Copy, character for character, the lines of the material below from the line containing "order: Isopoda" through the end of the material, both ends included. Output only those lines.

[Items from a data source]
═══

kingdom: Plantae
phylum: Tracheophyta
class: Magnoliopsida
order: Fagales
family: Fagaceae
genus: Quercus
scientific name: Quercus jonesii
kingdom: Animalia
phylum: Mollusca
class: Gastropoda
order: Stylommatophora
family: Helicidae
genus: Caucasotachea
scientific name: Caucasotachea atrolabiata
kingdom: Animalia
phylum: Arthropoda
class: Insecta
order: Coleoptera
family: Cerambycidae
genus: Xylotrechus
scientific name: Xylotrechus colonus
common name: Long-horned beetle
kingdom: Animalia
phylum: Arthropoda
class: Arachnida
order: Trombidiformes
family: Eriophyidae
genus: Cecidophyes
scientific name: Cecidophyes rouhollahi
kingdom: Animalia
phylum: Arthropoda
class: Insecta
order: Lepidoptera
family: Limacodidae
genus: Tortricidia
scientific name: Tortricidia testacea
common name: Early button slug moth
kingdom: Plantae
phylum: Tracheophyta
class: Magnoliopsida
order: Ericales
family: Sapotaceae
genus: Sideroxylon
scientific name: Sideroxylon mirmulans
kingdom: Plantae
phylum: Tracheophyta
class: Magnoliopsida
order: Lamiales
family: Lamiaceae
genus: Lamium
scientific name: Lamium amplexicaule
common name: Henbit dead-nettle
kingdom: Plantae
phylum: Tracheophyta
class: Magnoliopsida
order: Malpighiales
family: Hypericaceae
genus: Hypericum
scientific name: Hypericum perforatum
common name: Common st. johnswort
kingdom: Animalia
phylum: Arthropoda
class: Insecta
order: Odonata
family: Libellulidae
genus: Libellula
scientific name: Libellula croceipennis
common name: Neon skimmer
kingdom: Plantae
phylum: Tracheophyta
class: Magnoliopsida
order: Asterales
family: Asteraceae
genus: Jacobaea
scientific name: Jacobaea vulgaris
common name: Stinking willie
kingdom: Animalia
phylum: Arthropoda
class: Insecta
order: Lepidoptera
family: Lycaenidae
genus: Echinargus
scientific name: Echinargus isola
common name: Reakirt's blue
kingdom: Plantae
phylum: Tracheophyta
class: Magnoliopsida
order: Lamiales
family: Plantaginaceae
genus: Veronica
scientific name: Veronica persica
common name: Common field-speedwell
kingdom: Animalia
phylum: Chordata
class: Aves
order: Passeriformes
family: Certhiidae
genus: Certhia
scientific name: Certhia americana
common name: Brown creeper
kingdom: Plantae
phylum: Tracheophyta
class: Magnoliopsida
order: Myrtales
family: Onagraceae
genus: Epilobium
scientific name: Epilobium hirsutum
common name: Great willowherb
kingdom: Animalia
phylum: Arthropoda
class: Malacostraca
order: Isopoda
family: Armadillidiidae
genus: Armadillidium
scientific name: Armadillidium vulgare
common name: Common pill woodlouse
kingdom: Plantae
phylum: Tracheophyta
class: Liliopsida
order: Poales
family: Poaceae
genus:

═══

## Exercise output
order: Isopoda
family: Armadillidiidae
genus: Armadillidium
scientific name: Armadillidium vulgare
common name: Common pill woodlouse
kingdom: Plantae
phylum: Tracheophyta
class: Liliopsida
order: Poales
family: Poaceae
genus:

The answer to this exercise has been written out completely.